TEXTE EXTRAIT:
· · · · ·

L’argument de ‘neutralité’ associé à l’objectivité scientifique resurgit quelques années plus tard en réitérant son importance dans la construction de l’espace commun traversé par des tensions techniques, économiques, politiques et biologiques. Le positionnement ‘neutre’ de la Suède sur le marché mondial de la génétique bovine a été remis en question avec deux évènements liés à l’ancrage européen d’Interbull. Il s’agissait d’une part, de l’entrée de la Suède dans la Communauté Européenne en 1995 et d’autre part, du mandat de Laboratoire européen de référence que la Commission Européenne a accordé en 1996 à Interbull Centre. Ce deuxième évènement s’assortissait d’une allocation des fonds européens (20 000 Euros la première année augmentée les années suivantes). A la fin de 1997, le Président de l’Association Holstein USA a adressé une lettre au Comité de Pilotage d’Interbull en étayant un argument en faveur de la création d’un second centre de calcul aux États-Unis pour symétriser la situation dominée par les Européens.

“As much as we would like to believe that international evaluations should not be political, they are. […] As long as domestic industries are involved for various countries it is impossible to take the political part out of the discussion. From a European point of view Sweden is a neutral country and it probably was for US when Interbull first started because of its small breeding program. Since Sweden joined the European Community, this neutrality has come under severe scrutiny from the outside. Sweden does not stand for Sweden alone anymore but for the European Community as

a whole with all the European breeding programs involved.” (extrait document

archives Interbull)

· · · · ·

DONNÉES SOURCES:
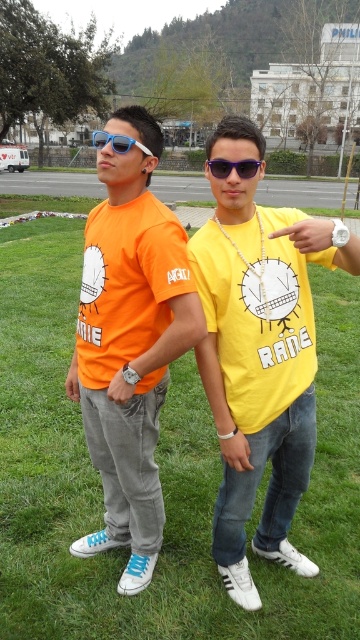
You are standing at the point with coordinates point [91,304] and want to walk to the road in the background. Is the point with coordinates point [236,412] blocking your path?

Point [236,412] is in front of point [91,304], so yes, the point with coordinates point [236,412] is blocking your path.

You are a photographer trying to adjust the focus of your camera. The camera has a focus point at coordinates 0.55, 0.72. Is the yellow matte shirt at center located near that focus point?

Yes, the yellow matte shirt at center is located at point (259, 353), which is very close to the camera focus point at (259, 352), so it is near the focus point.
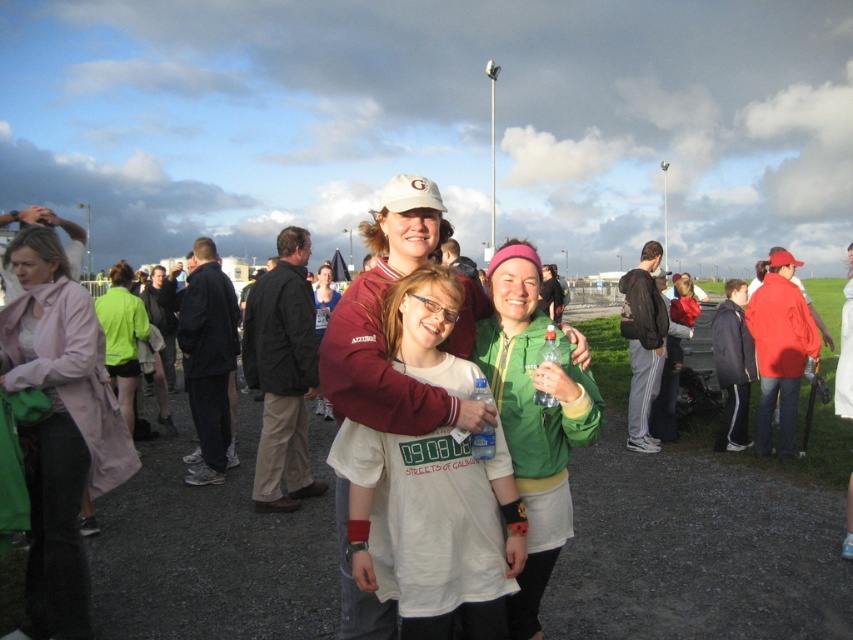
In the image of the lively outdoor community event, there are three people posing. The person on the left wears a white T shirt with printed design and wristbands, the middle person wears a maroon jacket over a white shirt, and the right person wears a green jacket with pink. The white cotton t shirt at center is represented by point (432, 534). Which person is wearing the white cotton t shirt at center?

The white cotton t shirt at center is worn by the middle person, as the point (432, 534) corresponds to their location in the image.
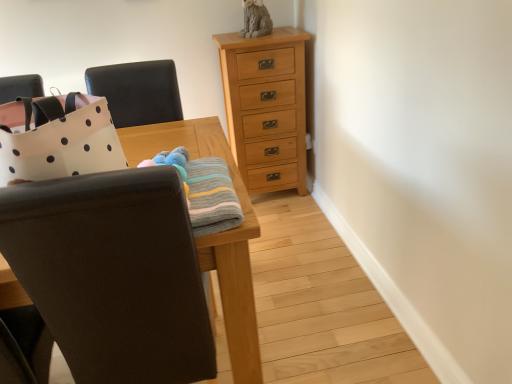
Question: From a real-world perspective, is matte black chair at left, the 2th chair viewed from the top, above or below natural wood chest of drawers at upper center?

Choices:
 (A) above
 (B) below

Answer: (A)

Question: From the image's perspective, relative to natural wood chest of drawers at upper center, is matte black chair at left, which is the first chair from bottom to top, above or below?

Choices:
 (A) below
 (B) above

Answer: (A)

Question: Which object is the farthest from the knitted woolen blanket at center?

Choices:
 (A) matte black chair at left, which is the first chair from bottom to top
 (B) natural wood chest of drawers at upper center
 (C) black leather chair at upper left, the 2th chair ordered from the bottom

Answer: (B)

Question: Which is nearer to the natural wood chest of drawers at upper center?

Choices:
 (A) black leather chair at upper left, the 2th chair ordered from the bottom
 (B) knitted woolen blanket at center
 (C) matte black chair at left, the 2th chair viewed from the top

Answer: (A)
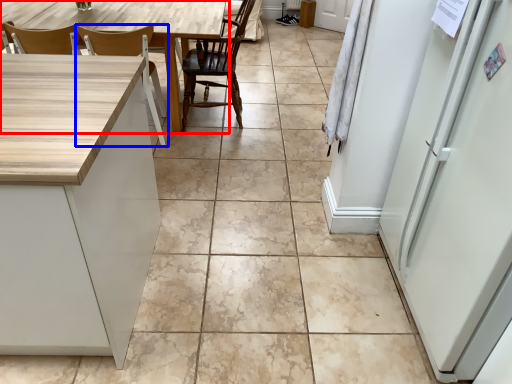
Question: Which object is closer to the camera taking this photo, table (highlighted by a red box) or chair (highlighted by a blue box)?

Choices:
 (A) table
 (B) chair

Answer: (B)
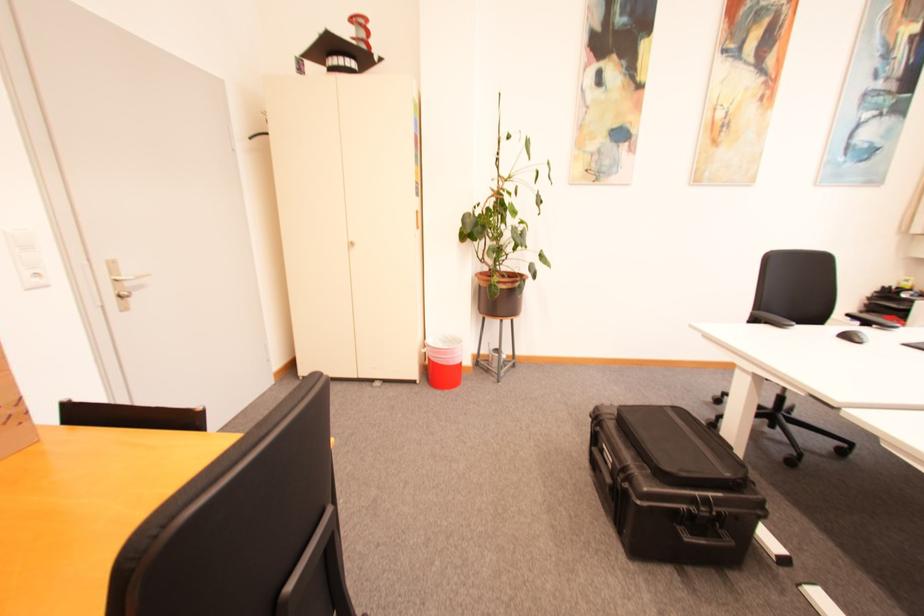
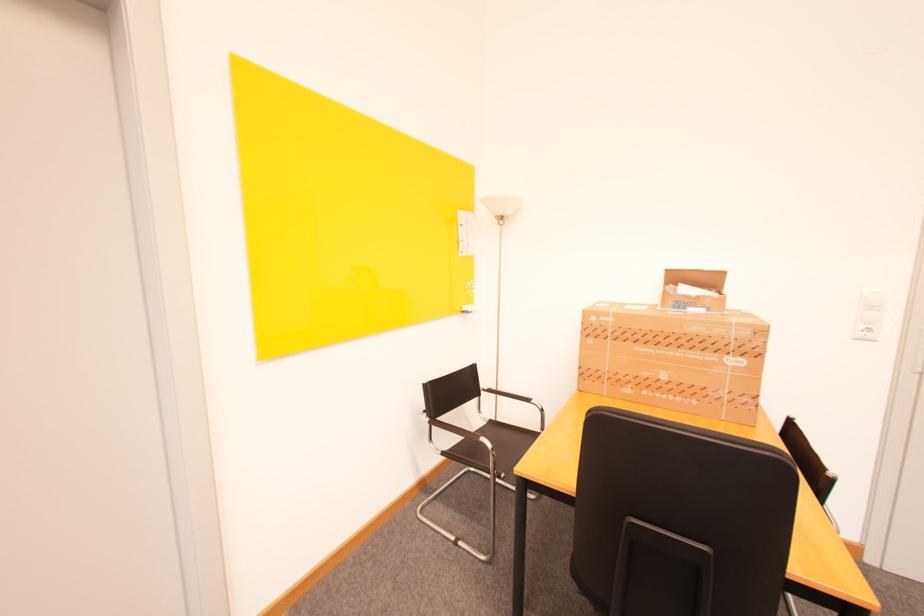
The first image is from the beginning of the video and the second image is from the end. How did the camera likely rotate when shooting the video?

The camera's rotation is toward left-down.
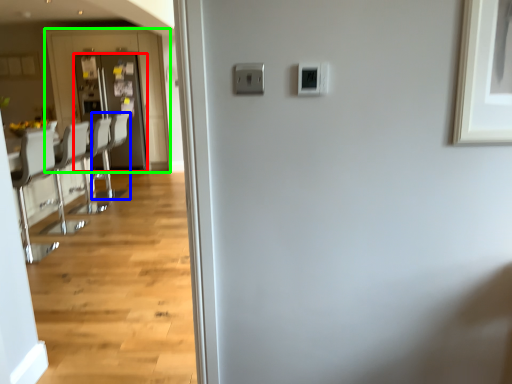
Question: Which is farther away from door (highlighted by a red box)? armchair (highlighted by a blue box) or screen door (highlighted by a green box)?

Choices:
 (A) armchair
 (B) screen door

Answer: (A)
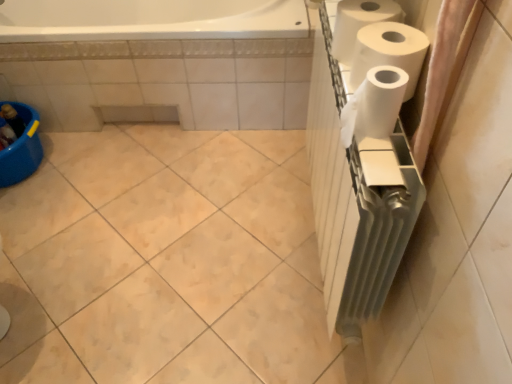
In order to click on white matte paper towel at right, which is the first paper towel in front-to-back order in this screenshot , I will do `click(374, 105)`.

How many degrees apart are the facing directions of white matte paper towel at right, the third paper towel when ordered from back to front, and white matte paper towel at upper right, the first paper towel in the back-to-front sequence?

· · · · ·

CONSIGNES:
(1) Pour chacune des affirmations suivantes, indiquez par oui ou par non si elle concorde avec le texte sur la neutralité d’Interbull, et citez textuellement les mots qui permettent de trancher. (a) La Suède est entrée dans la Communauté européenne en 1995. (b) La Commission européenne a confié à Interbull Centre le mandat de Laboratoire européen de référence en 1997. (c) Le Président de l’Association Holstein USA a plaidé pour la création d’un second centre de calcul en Europe.
(2) Rédigez la suite du texte sur la neutralité d’Interbull, en reprenant après sa dernière phrase.

RÉPONSES:
(1)
(a) Oui : « de l’entrée de la Suède dans la Communauté Européenne en 1995 ».
(b) Non : « que la Commission Européenne a accordé en 1996 à Interbull Centre ».
(c) Non : « la création d’un second centre de calcul aux États-Unis ».

(2)
Relayée par les membres du Comité de pilotage d’Interbull, cette lettre a créé tout un débat au-delà du Comité et de la communauté Interbull stricto sensu au sujet d’un deuxième centre de calcul revendiqué par les États-Unis. Elle est arrivée au moment où il était question d’élargir la gamme de caractères évalués au niveau international aux caractères morphologiques en plus des caractères de production laitière. Interbull Centre devait augmenter ses capacités de traitement de données et recruter donc plus de personnel. Cette ‘fenêtre d’opportunité’ a donc été utilisée par les partenaires américains pour proposer leurs services en la matière. Après moult négociations aussi bien au sein du Comité de pilotage qu’avec des partenaires nationaux, un contrat de trois ans a été finalement signé au début de 1998 entre Interbull et l’USDA pour calculer les évaluations internationales sur les caractères de morphologie. Le contrat arrivé à son terme, toutes les opérations techniques de calcul ont été regroupées à Interbull Centre à Uppsala qui a eu le temps d’adapter ses moyens à la charge de travail envisagé.

Dans cette tension, les jeux de domination politique entre deux ‘clans’ – européen et américain – font apparaître les enjeux de compétition économique à travers l’appropriation du standard de race. Que le calcul de la valeur ‘morphologique’ de la race Holstein (= la conformité au standard) soit fait à l’endroit où le standard a été produit et par les acteurs qui le garantissent, a inévitablement une signification symbolique pour l’Association Holstein USA. Il mérite d’être revendiqué même si cette revendication passe par l’intermédiaire d’arguments ‘objectifs’ comme la neutralité des évaluations, l’optimisation financière de dépenses liées aux calculs, la disponibilité du personnel compétent, etc.